The day after, “Chaiyan Ratchakoon, a sociologist at Phayao University in the north, circumvented the ban Monday afternoon at Thammasat University by using alternative words.”

Instead of “coup” became “illegal regime change.” Chaiyan asked: “Do we really want coercion by the use of guns? How will this differ from those who rob banks?”

Chulalongkorn University historian Suthachai Yimprasert ignored the ban. He said:

…Thailand is the only country on earth today ruled by a military dictatorship. He said the junta leaders grew up during the Cold War and still cling to that mentality. He said no one believes the promises of junta leader Gen. Prayuth Chan-ocha, who keeps postponing promised elections.

He added that “trying to ban the use of some words” was “mafia-like.”

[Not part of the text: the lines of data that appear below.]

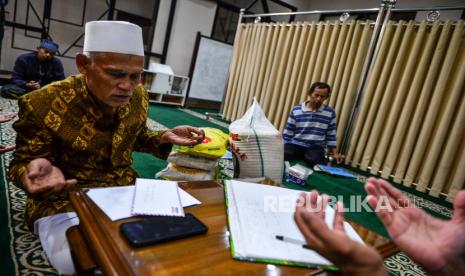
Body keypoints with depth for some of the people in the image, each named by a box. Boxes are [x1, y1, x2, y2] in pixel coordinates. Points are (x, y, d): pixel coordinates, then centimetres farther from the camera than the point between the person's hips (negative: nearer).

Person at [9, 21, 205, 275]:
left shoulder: (138, 97, -7)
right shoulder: (44, 104, -22)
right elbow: (22, 162, -9)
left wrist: (164, 138, -10)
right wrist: (37, 169, -34)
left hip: (125, 189, 5)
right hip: (64, 200, -4)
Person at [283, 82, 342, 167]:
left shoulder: (330, 113, 5)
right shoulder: (296, 110, 4)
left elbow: (331, 135, 10)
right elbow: (287, 133, 7)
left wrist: (335, 153, 4)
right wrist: (283, 148, 2)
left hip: (316, 147, 1)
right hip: (295, 145, 0)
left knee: (313, 160, -34)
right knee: (284, 154, -32)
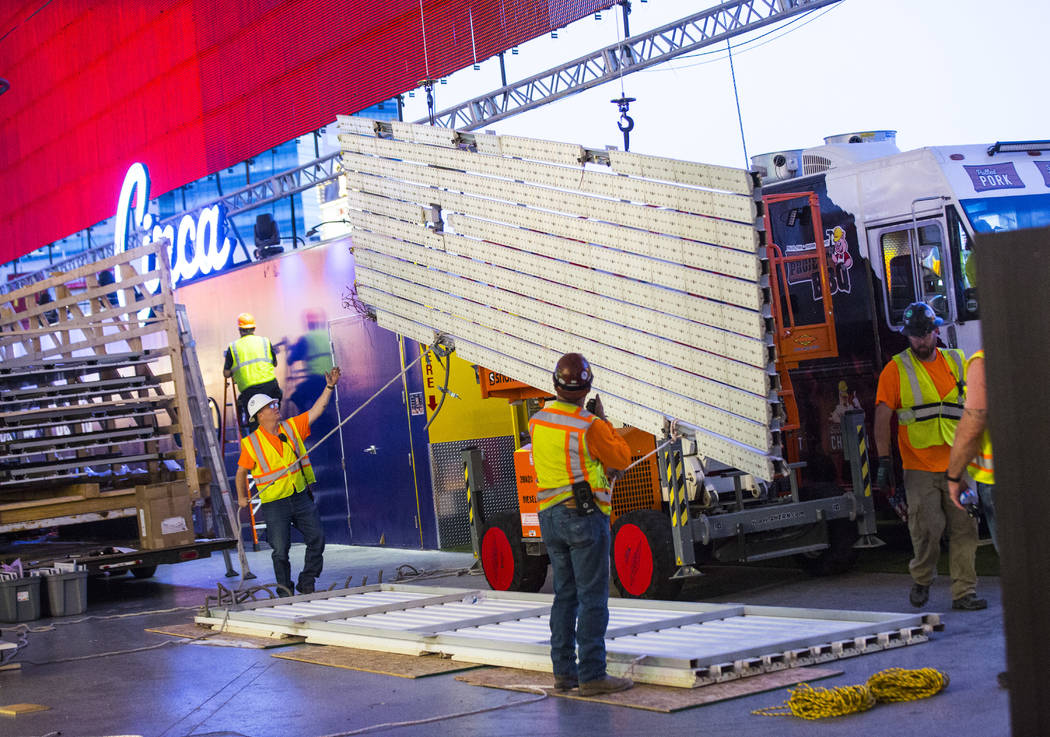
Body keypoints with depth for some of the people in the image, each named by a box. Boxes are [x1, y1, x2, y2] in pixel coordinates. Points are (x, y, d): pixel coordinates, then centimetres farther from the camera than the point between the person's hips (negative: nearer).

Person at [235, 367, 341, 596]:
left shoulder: (292, 427, 2)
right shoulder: (252, 443, -7)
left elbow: (315, 411, 2)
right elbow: (242, 471, 5)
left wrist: (329, 387, -6)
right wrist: (242, 497, 4)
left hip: (302, 497, 4)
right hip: (274, 504, -3)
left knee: (317, 538, -2)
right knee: (280, 550, -2)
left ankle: (307, 584, 13)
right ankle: (286, 591, 14)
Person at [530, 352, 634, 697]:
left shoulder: (537, 421, 5)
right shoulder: (590, 426, -16)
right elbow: (622, 458, -2)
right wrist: (603, 419, 5)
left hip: (550, 516, 7)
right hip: (585, 514, -7)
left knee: (565, 594, 14)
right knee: (593, 596, -3)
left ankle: (564, 671, 16)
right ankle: (592, 675, -3)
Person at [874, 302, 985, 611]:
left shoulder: (957, 363, 10)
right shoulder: (896, 370, 0)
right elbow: (882, 418, -2)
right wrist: (884, 462, -7)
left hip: (957, 465, 3)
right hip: (919, 467, -3)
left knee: (964, 529, 1)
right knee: (926, 530, -5)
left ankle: (964, 593, 7)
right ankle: (921, 581, 19)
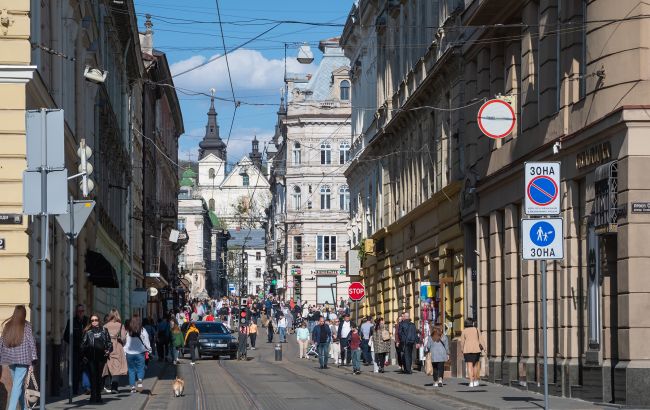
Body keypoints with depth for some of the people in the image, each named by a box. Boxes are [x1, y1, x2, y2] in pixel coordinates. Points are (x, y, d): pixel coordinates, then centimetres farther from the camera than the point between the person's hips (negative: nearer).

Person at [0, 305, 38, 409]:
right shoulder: (26, 325, -5)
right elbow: (31, 341, -6)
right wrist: (34, 356, -1)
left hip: (10, 358, 5)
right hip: (23, 358, -5)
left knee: (19, 384, 17)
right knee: (17, 385, -8)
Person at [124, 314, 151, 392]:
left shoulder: (127, 331, -5)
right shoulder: (142, 330, -7)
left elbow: (124, 342, -3)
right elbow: (146, 342, 0)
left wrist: (124, 352, 5)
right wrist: (149, 350, 13)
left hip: (129, 353, 1)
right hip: (140, 353, -1)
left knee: (131, 370, 9)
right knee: (140, 368, 6)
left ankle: (132, 386, 7)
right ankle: (140, 380, -22)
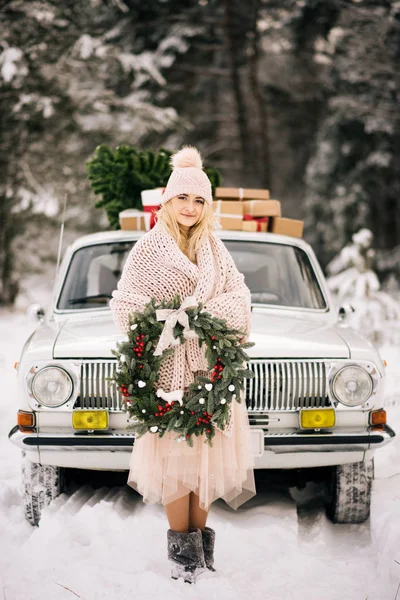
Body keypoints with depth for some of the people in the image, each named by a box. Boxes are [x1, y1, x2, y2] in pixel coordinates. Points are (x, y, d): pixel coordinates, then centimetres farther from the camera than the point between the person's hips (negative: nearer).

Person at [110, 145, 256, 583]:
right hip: (168, 365, -3)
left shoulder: (214, 247, 13)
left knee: (207, 450, 3)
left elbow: (240, 297, 6)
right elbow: (125, 302, -3)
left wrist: (203, 311, -11)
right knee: (174, 451, -6)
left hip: (210, 364, 4)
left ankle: (199, 536, 13)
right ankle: (181, 546, 1)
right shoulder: (149, 248, 1)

Another speaker, Piyarat Chongthep argued that “the rule of law has been replaced by whatever the junta dictates…. We’re in a realm that we don’t quite know what’s permissible and what’s not,” adding, “[t]his is a situation where the ceiling is getting lower.”

Kornkot Saengyenpan, who also spoke, observed:

Dictators try to make us accustomed to whatever they impose, but only with limited success. We must do whatever it takes to not get used to Prayuth’s lies…. They have to go, not next year but now! We have waited for three years, and they can’t make us get accustomed to [military rule].

About 45 people attended on Monday, with another 15 being “plainclothes soldiers and police recording and observing.”

Destroying the rule of law, illegally seizing power, corruption, using torture, murdering and imprisoning the young and mopping up for a vile king are the hallmarks of Thailand’s military dictatorship.